We believe that citizens who are knowledgeable and empowered are better able to take action in demanding their rights to WASH (water, sanitation and hygiene) – which is key to achieving universal access. However, it's clear that Malawians are used to a culture of silence, which is negatively impacting the rate of transformation in their society. Citizens aren't calling for improved services, or holding responsible parties to account.
Our work on citizen empowerment dates back to 2015. We began applying the human rights-based approach to our programming, which aimed to promote and secure people's rights to access to water and sanitation. We also focus on building the capacity of civil society organisations, which empower citizens and advocate for their rights to WASH. This creates awareness of WASH rights among duty bearers – improving their responsiveness and heightening accountability.
To this effect, we work with partners to enable people’s capacity to mobilise and organise for collective action on WASH. Previous work has resulted in the establishment of 47 citizen forums in six districts. Collectively, these citizen forums bring together at least 700 change-agents who have been instrumental in inspiring individual and collective action on WASH.

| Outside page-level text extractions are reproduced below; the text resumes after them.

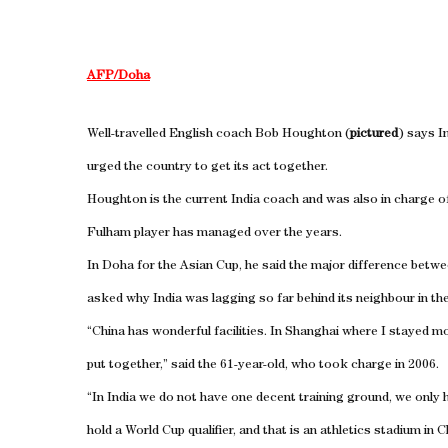
AFP/Doha
Well-travelled English coach Bob Houghton (
pictured
) says I
urged the country to get its act together.
Houghton is the current India coach and was also in charge o
Fulham player has managed over the years.
In Doha for the Asian Cup, he said the major difference bet
asked why India was lagging so far behind its neighbour in th
“China has wonderful facilities. In Shanghai where I stayed mos
put together,” said the 61-year-old, who took charge in 2006.
“In India we do not have one decent training ground, we only 
hold a World Cup qualifier, and that is an athletics stadium in 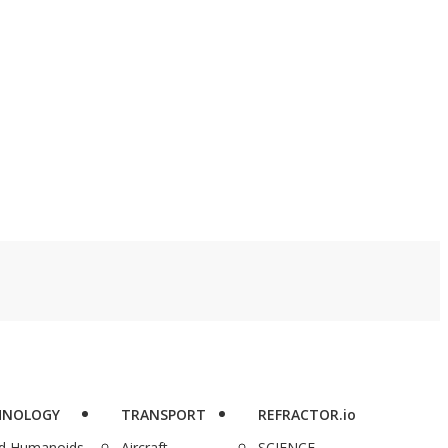
me. AdGuard VPN is
watcher” pipeline is
ving users five years
real, and MagellanTV,
 encrypted, private
which offers lifetime
owsing across 10
access to more than
vices for just $34.97
4,000 documentaries
eg. $359.40).
for just $129.97, is here
to complete you.
HNOLOGY
TRANSPORT
REFRACTOR.io
nd Humanoids
Aircraft
SCIENCE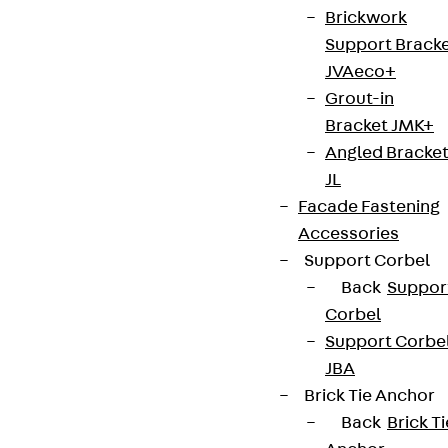
Contact
Brickwork
Support Brack
contact@pohlcon.com
JVAeco+
+49 30 68283-04
Grout-in
Bracket JMK+
Angled Bracke
JL
Facade Fastening
Accessories
Newsletter
Support Corbel
Back
Suppor
We keep you regularly updated on product
Corbel
innovations, reference projects and the latest
Support Corbe
topics.
JBA
Brick Tie Anchor
Sign up now
Back
Brick Ti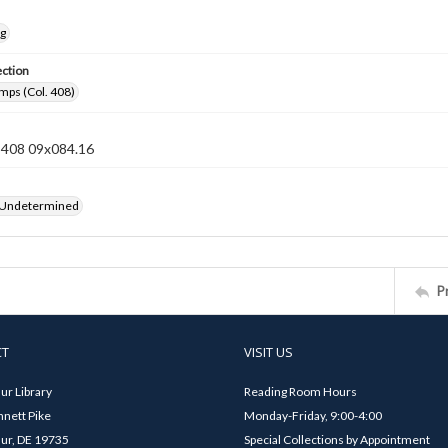
ng
ection
mps (Col. 408)
n 408 09x084.16
 Undetermined
P
CT
VISIT US
ur Library
Reading Room Hours
nett Pike
Monday-Friday, 9:00-4:00
ur, DE 19735
Special Collections by Appointment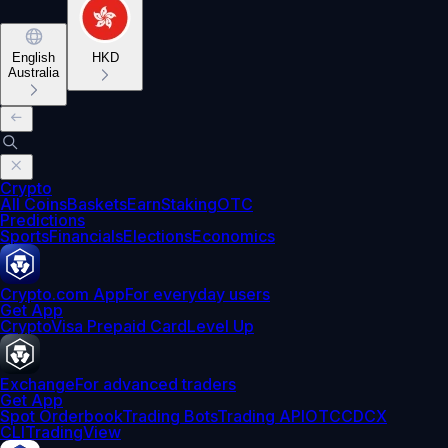
English
HKD
Australia
Crypto
All Coins
Baskets
Earn
Staking
OTC
Predictions
Sports
Financials
Elections
Economics
Crypto.com App
For everyday users
Get App
Crypto
Visa Prepaid Card
Level Up
Exchange
For advanced traders
Get App
Spot Orderbook
Trading Bots
Trading API
OTC
CDCX
CLI
TradingView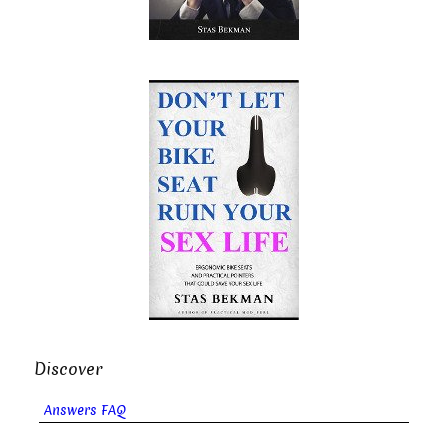
Discover
Answers FAQ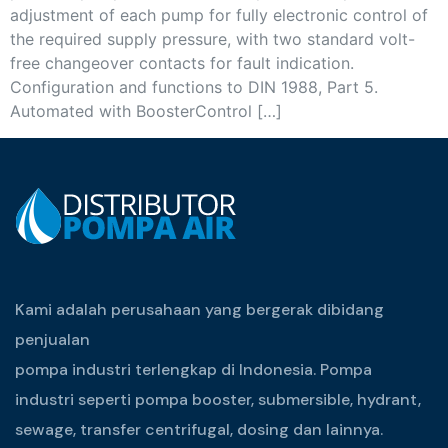
adjustment of each pump for fully electronic control of
the required supply pressure, with two standard volt-
free changeover contacts for fault indication.
Configuration and functions to DIN 1988, Part 5.
Automated with BoosterControl […]
Kami adalah perusahaan yang bergerak dibidang
penjualan
pompa industri terlengkap di Indonesia. Pompa
industri seperti pompa booster, submersible, hydrant,
sewage, transfer centrifugal, dosing dan lainnya.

The successes in previous work has led to the positioning of citizen empowerment as one of the priority areas in the 2016-2021 WaterAid Malawi Country Strategy. In this, we want to champion citizen empowerment initiatives so that people understand their WASH rights and responsibilities and are able to claim their entitlements and safeguard them.
Hygiene behaviour change
Hygiene behaviour change encourages the widespread adoption of safe hygiene practices in order to keep people and their environments clean and healthy.
Children suffering from water related illnesses such as diarrhoea and worm infestations often become ill due to poor sanitation and hygiene in schools.
Without clean water, decent sanitation and good hygiene, people's health suffers, especially due to water-borne diseases like cholera and diarrhoea.